Stored data entries
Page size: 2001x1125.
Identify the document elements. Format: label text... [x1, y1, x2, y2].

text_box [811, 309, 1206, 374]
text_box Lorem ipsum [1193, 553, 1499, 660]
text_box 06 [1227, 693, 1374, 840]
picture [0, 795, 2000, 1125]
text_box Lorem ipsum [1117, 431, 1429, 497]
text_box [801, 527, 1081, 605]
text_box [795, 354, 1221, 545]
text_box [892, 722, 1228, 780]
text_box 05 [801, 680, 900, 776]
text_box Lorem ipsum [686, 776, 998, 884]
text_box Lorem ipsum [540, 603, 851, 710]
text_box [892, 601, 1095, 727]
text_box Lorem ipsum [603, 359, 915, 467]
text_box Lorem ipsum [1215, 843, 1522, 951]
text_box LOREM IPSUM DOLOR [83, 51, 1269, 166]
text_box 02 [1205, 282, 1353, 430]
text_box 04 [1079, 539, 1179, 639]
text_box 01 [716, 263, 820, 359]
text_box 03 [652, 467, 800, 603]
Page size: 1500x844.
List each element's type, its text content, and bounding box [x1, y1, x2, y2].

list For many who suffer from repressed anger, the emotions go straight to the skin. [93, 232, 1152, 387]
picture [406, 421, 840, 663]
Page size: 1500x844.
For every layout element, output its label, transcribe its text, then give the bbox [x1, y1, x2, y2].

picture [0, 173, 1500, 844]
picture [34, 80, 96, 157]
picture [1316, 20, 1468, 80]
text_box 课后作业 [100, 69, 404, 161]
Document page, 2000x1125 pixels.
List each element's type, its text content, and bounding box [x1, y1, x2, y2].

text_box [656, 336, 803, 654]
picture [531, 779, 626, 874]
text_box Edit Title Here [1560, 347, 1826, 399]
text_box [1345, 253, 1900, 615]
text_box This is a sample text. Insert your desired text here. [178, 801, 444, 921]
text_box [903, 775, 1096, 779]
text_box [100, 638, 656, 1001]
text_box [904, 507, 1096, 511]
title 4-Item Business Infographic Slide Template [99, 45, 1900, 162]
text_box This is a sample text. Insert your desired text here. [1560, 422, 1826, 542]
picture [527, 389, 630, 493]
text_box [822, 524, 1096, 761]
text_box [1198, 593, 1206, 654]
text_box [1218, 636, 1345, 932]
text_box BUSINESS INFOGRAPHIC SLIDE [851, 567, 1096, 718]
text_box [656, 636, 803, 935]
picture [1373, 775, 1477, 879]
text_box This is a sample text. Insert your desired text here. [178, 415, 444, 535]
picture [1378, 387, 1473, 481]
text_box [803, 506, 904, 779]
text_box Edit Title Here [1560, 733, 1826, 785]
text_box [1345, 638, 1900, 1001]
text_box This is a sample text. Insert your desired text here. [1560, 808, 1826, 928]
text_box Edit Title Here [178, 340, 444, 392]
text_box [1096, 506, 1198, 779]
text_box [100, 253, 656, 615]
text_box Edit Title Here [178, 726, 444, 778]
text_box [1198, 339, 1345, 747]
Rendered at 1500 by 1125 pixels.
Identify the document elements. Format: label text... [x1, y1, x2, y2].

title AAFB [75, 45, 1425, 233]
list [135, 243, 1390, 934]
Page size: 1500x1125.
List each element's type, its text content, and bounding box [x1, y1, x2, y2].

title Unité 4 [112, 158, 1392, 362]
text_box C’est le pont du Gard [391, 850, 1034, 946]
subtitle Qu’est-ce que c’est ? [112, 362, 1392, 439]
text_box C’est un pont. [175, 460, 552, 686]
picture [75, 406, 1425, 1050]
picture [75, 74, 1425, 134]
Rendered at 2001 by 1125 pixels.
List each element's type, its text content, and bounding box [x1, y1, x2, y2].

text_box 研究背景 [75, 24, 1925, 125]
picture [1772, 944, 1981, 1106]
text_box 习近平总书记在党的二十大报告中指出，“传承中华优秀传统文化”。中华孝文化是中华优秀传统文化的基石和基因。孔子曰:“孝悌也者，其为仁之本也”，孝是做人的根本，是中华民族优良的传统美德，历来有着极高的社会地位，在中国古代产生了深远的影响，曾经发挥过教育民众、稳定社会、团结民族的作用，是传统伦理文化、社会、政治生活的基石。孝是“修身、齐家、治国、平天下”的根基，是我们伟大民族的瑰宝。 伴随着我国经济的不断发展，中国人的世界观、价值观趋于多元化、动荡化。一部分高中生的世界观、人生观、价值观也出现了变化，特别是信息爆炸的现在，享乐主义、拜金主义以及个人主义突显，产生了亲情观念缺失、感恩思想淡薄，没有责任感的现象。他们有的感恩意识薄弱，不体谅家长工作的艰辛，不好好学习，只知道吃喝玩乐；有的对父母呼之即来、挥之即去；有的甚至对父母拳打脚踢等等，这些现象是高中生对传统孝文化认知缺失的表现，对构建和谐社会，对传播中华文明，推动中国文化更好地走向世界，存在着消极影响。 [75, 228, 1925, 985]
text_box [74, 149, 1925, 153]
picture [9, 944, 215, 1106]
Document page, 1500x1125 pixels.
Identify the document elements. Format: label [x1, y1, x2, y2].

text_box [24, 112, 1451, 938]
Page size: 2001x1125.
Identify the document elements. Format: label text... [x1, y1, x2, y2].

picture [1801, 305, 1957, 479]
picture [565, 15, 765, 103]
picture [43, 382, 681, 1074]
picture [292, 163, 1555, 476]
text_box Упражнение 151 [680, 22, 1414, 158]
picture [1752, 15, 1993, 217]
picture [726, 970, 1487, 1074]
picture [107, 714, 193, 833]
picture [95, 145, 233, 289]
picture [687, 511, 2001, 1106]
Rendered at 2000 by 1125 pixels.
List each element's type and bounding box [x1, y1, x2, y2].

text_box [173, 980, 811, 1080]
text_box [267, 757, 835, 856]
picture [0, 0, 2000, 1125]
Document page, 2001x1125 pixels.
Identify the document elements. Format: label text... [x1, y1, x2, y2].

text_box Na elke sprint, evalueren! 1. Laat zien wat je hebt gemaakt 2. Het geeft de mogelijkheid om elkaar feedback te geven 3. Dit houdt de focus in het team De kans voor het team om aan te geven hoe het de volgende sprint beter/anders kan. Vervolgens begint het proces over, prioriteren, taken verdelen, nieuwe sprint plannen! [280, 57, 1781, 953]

(WORK TO BE COMPLETED) Output the data in full, exactly as it stands.

(SOLUTION BELOW)
Page size: 2001x1125.
Identify the document elements. Format: label text... [x1, y1, x2, y2].

text_box [811, 309, 1206, 374]
text_box Lorem ipsum [1193, 553, 1499, 660]
text_box 06 [1227, 693, 1374, 840]
picture [0, 795, 2000, 1125]
text_box Lorem ipsum [1117, 431, 1429, 497]
text_box [801, 527, 1081, 605]
text_box [795, 354, 1221, 545]
text_box [892, 722, 1228, 780]
text_box 05 [801, 680, 900, 776]
text_box Lorem ipsum [686, 776, 998, 884]
text_box Lorem ipsum [540, 603, 851, 710]
text_box [892, 601, 1095, 727]
text_box Lorem ipsum [603, 359, 915, 467]
text_box Lorem ipsum [1215, 843, 1522, 951]
text_box LOREM IPSUM DOLOR [83, 51, 1269, 166]
text_box 02 [1205, 282, 1353, 430]
text_box 04 [1079, 539, 1179, 639]
text_box 01 [716, 263, 820, 359]
text_box 03 [652, 467, 800, 603]
Page size: 1500x844.
List each element's type, its text content, and bounding box [x1, y1, x2, y2].

list For many who suffer from repressed anger, the emotions go straight to the skin. [93, 232, 1152, 387]
picture [406, 421, 840, 663]
Page size: 1500x844.
For every layout element, output its label, transcribe its text, then give the bbox [x1, y1, x2, y2].

picture [0, 173, 1500, 844]
picture [34, 80, 96, 157]
picture [1316, 20, 1468, 80]
text_box 课后作业 [100, 69, 404, 161]
Document page, 2000x1125 pixels.
List each element's type, its text content, and bounding box [x1, y1, x2, y2].

text_box [656, 336, 803, 654]
picture [531, 779, 626, 874]
text_box Edit Title Here [1560, 347, 1826, 399]
text_box [1345, 253, 1900, 615]
text_box This is a sample text. Insert your desired text here. [178, 801, 444, 921]
text_box [903, 775, 1096, 779]
text_box [100, 638, 656, 1001]
text_box [904, 507, 1096, 511]
title 4-Item Business Infographic Slide Template [99, 45, 1900, 162]
text_box This is a sample text. Insert your desired text here. [1560, 422, 1826, 542]
picture [527, 389, 630, 493]
text_box [822, 524, 1096, 761]
text_box [1198, 593, 1206, 654]
text_box [1218, 636, 1345, 932]
text_box BUSINESS INFOGRAPHIC SLIDE [851, 567, 1096, 718]
text_box [656, 636, 803, 935]
picture [1373, 775, 1477, 879]
text_box This is a sample text. Insert your desired text here. [178, 415, 444, 535]
picture [1378, 387, 1473, 481]
text_box [803, 506, 904, 779]
text_box Edit Title Here [1560, 733, 1826, 785]
text_box [1345, 638, 1900, 1001]
text_box This is a sample text. Insert your desired text here. [1560, 808, 1826, 928]
text_box Edit Title Here [178, 340, 444, 392]
text_box [1096, 506, 1198, 779]
text_box [100, 253, 656, 615]
text_box Edit Title Here [178, 726, 444, 778]
text_box [1198, 339, 1345, 747]
Rendered at 1500 by 1125 pixels.
Identify the document elements. Format: label text... [x1, y1, x2, y2].

title AAFB [75, 45, 1425, 233]
list [135, 243, 1390, 934]
Page size: 1500x1125.
List each element's type, its text content, and bounding box [x1, y1, x2, y2].

title Unité 4 [112, 158, 1392, 362]
text_box C’est le pont du Gard [391, 850, 1034, 946]
subtitle Qu’est-ce que c’est ? [112, 362, 1392, 439]
text_box C’est un pont. [175, 460, 552, 686]
picture [75, 406, 1425, 1050]
picture [75, 74, 1425, 134]
Rendered at 2001 by 1125 pixels.
List each element's type, its text content, and bounding box [x1, y1, x2, y2].

text_box 研究背景 [75, 24, 1925, 125]
picture [1772, 944, 1981, 1106]
text_box 习近平总书记在党的二十大报告中指出，“传承中华优秀传统文化”。中华孝文化是中华优秀传统文化的基石和基因。孔子曰:“孝悌也者，其为仁之本也”，孝是做人的根本，是中华民族优良的传统美德，历来有着极高的社会地位，在中国古代产生了深远的影响，曾经发挥过教育民众、稳定社会、团结民族的作用，是传统伦理文化、社会、政治生活的基石。孝是“修身、齐家、治国、平天下”的根基，是我们伟大民族的瑰宝。 伴随着我国经济的不断发展，中国人的世界观、价值观趋于多元化、动荡化。一部分高中生的世界观、人生观、价值观也出现了变化，特别是信息爆炸的现在，享乐主义、拜金主义以及个人主义突显，产生了亲情观念缺失、感恩思想淡薄，没有责任感的现象。他们有的感恩意识薄弱，不体谅家长工作的艰辛，不好好学习，只知道吃喝玩乐；有的对父母呼之即来、挥之即去；有的甚至对父母拳打脚踢等等，这些现象是高中生对传统孝文化认知缺失的表现，对构建和谐社会，对传播中华文明，推动中国文化更好地走向世界，存在着消极影响。 [75, 228, 1925, 985]
text_box [74, 149, 1925, 153]
picture [9, 944, 215, 1106]
Document page, 1500x1125 pixels.
Identify the document elements. Format: label [x1, y1, x2, y2].

text_box [24, 112, 1451, 938]
Page size: 2001x1125.
Identify the document elements. Format: label text... [x1, y1, x2, y2].

picture [1801, 305, 1957, 479]
picture [565, 15, 765, 103]
picture [43, 382, 681, 1074]
picture [292, 163, 1555, 476]
text_box Упражнение 151 [680, 22, 1414, 158]
picture [1752, 15, 1993, 217]
picture [726, 970, 1487, 1074]
picture [107, 714, 193, 833]
picture [95, 145, 233, 289]
picture [687, 511, 2001, 1106]
Rendered at 2000 by 1125 pixels.
List each element's type and bounding box [x1, y1, x2, y2].

text_box [173, 980, 811, 1080]
text_box [267, 757, 835, 856]
picture [0, 0, 2000, 1125]
Document page, 2001x1125 pixels.
Identify the document elements. Format: label text... [x1, y1, x2, y2].

text_box Na elke sprint, evalueren! 1. Laat zien wat je hebt gemaakt 2. Het geeft de mogelijkheid om elkaar feedback te geven 3. Dit houdt de focus in het team De kans voor het team om aan te geven hoe het de volgende sprint beter/anders kan. Vervolgens begint het proces over, prioriteren, taken verdelen, nieuwe sprint plannen! [280, 57, 1781, 953]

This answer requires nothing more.